I really enjoy saying this phrase, the word ‘cocktail’ conjures up so many mixtures of ideas, thoughts and creative juices. I recently premiered a work entitled Bar Veloce by the British composer Joseph Phibbs for the Cheltenham Festival.
He created the most wonderful collection of sorbets that needed juggling and shaking. One member of the audience said they felt intoxicated after the piece and I guess that is a great compliment! Joseph used a variety of names for each segment including Tequila Sunrise, Walking Zombie, Black Russian, Side Car and Manhattan, all invoking a rich cocktail of colours, smells and sounds and halcyon memories of warm evenings, a chink of ice and glass or two on the veranda!
When a composer agrees to write a composition for me I always make a point of inviting them to my studio. They walk in and their faces immediately light up as the room begins to take effect and they become almost childlike when they see before them what has been described as an Aladdins’ cave of instruments.
The next question is always “Wow! what sound does that make?” followed by wonderment and awe of seeing so many instruments in one place and wanting to try them all at once – a bit like the candy store of percussion! The next thing that happens is the composer often forgets the piece they might have had in mind as they are transported to a world of new experiences and I really enjoy seeing that process happen. Of course I have to remind them that nowadays it can be an expensive affair to hire or transport instruments around and they must try to keep the amount of instruments to a minimum for the piece they are about to write.

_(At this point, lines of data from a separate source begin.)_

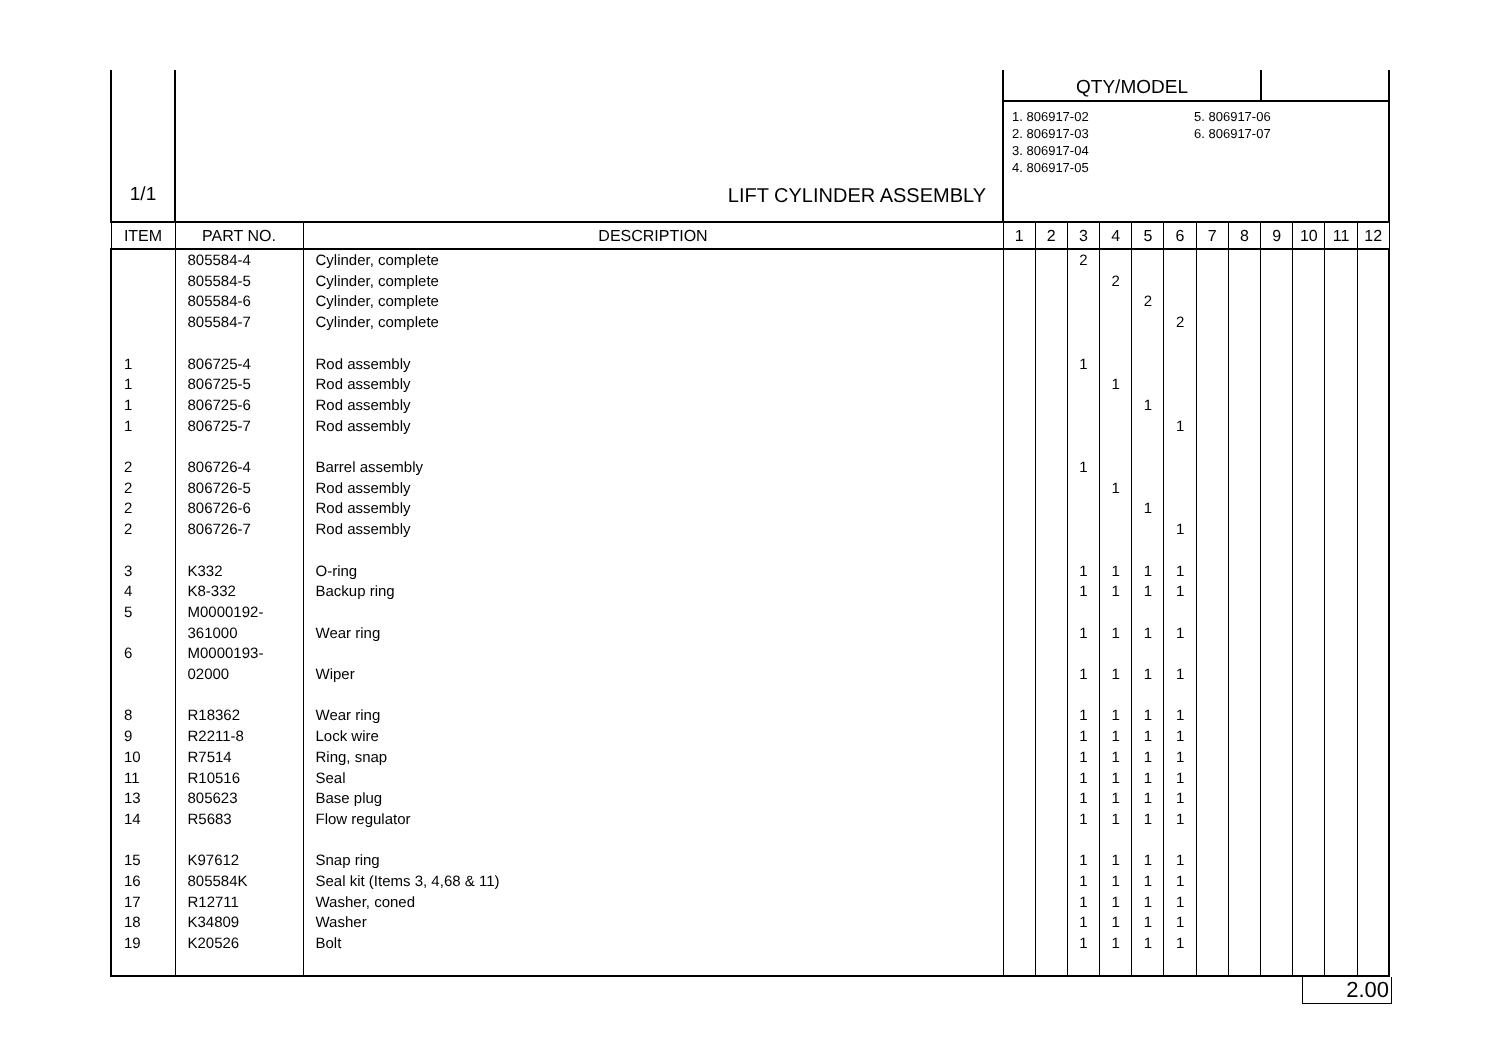| 1/1 | LIFT CYLINDER ASSEMBLY | | QTY/MODEL 1. 806917-02 2. 806917-03 3. 806917-04 4. 806917-05 5. 806917-06 6. 806917-07 | | | | | | | | | | | |
| ITEM | PART NO. | DESCRIPTION | 1 | 2 | 3 | 4 | 5 | 6 | 7 | 8 | 9 | 10 | 11 | 12 |
| | 805584-4 | Cylinder, complete | | | 2 | | | | | | | | | |
| | 805584-5 | Cylinder, complete | | | | 2 | | | | | | | | |
| | 805584-6 | Cylinder, complete | | | | | 2 | | | | | | | |
| | 805584-7 | Cylinder, complete | | | | | | 2 | | | | | | |
| 1 | 806725-4 | Rod assembly | | | 1 | | | | | | | | | |
| 1 | 806725-5 | Rod assembly | | | | 1 | | | | | | | | |
| 1 | 806725-6 | Rod assembly | | | | | 1 | | | | | | | |
| 1 | 806725-7 | Rod assembly | | | | | | 1 | | | | | | |
| 2 | 806726-4 | Barrel assembly | | | 1 | | | | | | | | | |
| 2 | 806726-5 | Rod assembly | | | | 1 | | | | | | | | |
| 2 | 806726-6 | Rod assembly | | | | | 1 | | | | | | | |
| 2 | 806726-7 | Rod assembly | | | | | | 1 | | | | | | |
| 3 | K332 | O-ring | | | 1 | 1 | 1 | 1 | | | | | | |
| 4 | K8-332 | Backup ring | | | 1 | 1 | 1 | 1 | | | | | | |
| 5 | M0000192- | | | | | | | | | | | | | |
| | 361000 | Wear ring | | | 1 | 1 | 1 | 1 | | | | | | |
| 6 | M0000193- | | | | | | | | | | | | | |
| | 02000 | Wiper | | | 1 | 1 | 1 | 1 | | | | | | |
| 8 | R18362 | Wear ring | | | 1 | 1 | 1 | 1 | | | | | | |
| 9 | R2211-8 | Lock wire | | | 1 | 1 | 1 | 1 | | | | | | |
| 10 | R7514 | Ring, snap | | | 1 | 1 | 1 | 1 | | | | | | |
| 11 | R10516 | Seal | | | 1 | 1 | 1 | 1 | | | | | | |
| 13 | 805623 | Base plug | | | 1 | 1 | 1 | 1 | | | | | | |
| 14 | R5683 | Flow regulator | | | 1 | 1 | 1 | 1 | | | | | | |
| 15 | K97612 | Snap ring | | | 1 | 1 | 1 | 1 | | | | | | |
| 16 | 805584K | Seal kit (Items 3, 4,68 & 11) | | | 1 | 1 | 1 | 1 | | | | | | |
| 17 | R12711 | Washer, coned | | | 1 | 1 | 1 | 1 | | | | | | |
| 18 | K34809 | Washer | | | 1 | 1 | 1 | 1 | | | | | | |
| 19 | K20526 | Bolt | | | 1 | 1 | 1 | 1 | | | | | | |
2.00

On Joseph’s first visit, his imagination was immediately stimulated in ways he had not previously considered and he went away and began to compose his piece with gusto. His ideas of using cocktails remained solid but now he had begun to see so many other possibilities for creating music to match his ideas and he really took on board the concept of using unusual items and breathing life into every day items such as bottles, cereal packets, boxes of matches and of course cocktail shakers.
As I have done many times I embarked on a journey of discovery and shared ideas with Joseph about how his music could come to life by adding my interpretation. This is a very special time for me, it can be very hard work and time consuming but the creative element always pay wonderful rewards and the audience and reviews were delighted with the piece.

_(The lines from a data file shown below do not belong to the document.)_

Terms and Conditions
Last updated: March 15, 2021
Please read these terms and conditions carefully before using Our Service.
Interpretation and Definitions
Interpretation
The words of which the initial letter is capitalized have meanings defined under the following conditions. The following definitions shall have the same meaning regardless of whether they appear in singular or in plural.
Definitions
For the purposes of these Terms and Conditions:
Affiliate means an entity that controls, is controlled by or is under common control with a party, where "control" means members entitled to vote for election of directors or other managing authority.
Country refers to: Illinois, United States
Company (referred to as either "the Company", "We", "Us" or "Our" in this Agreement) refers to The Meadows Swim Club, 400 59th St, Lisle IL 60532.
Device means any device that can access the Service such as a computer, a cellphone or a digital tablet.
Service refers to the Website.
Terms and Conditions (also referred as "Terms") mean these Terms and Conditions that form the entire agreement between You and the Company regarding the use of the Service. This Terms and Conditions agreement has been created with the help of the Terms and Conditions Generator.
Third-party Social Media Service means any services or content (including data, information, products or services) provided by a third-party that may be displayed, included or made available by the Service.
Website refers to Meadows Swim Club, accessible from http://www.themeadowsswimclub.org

When I see very young children playing with household items such as pots and pans, wooden spoons and tin cans it reminds me that we really do not need a whole gamut of expensive instruments to create intriguing sounds. What we do need is patience and the understanding of how to put those elements of sound together to bring out the melody, rhythm and timbre which is why we need education!
I am an enormous supporter of good education especially music education and I have campaigned all my life for children to have the opportunities – there minds are so receptive and uninhibited. They learn without prejudice and the experience offers them a chance for excellent social interaction as well as team work not to mention maths and many others cross curricular skills.
I am always delighted too when parents and schools bring their children along to performances so that they experience the organic production of music in all its glory. The sound of a gong drum with it’s lengthy sustain or the high pitch of one of Richard Waters’ waterphones simply cannot be reproduced on a computer or DVD it needs to be felt and time needs to be spent listening to its duration and wait as the sound bounces around the room. One of the most exciting things I used to experience as a child was to create echoes in a local cavern – my brothers and I would shout and bellow and listen carefully for the sound to return to us – why not try this with your children – you have my word it is great fun and very therapeutic!